Reproduce the text read from every record below, line for line and without changing anything, and leave the pictures out of your answer.

Collected data:
· · ·
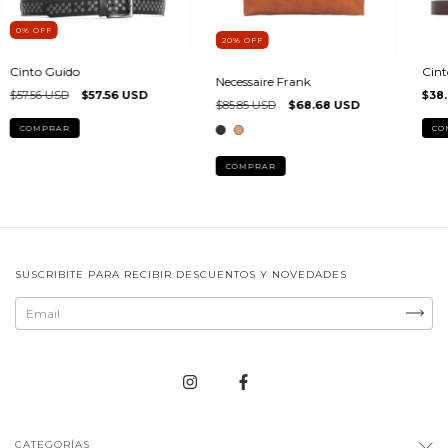
0
%
OFF
20
%
OFF
Cinto Guido
Cint
Necessaire Frank
$57.56 USD
$57.56 USD
$38
$85.85 USD
$68.68 USD
COMPRAR
CO
COMPRAR
SUSCRIBITE PARA RECIBIR DESCUENTOS Y NOVEDADES
CATEGORÍAS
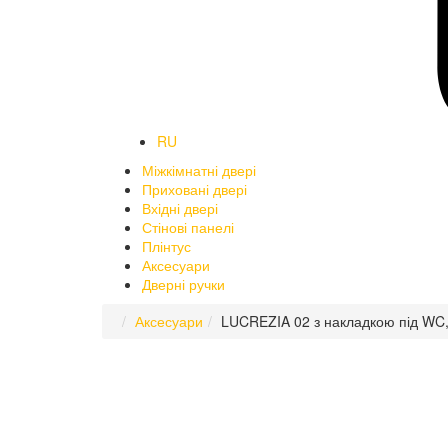
RU
Міжкімнатні двері
Приховані двері
Вхідні двері
Стінові панелі
Плінтус
Аксесуари
Дверні ручки
Аксесуари
LUCREZIA 02 з накладкою під WC,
· · ·
## [Answer space]
0
%
OFF
20
%
OFF
Cinto Guido
Cint
Necessaire Frank
$57.56 USD
$57.56 USD
$38
$85.85 USD
$68.68 USD
COMPRAR
CO
COMPRAR
SUSCRIBITE PARA RECIBIR DESCUENTOS Y NOVEDADES
CATEGORÍAS
RU
Міжкімнатні двері
Приховані двері
Вхідні двері
Стінові панелі
Плінтус
Аксесуари
Дверні ручки
Аксесуари
LUCREZIA 02 з накладкою під WC,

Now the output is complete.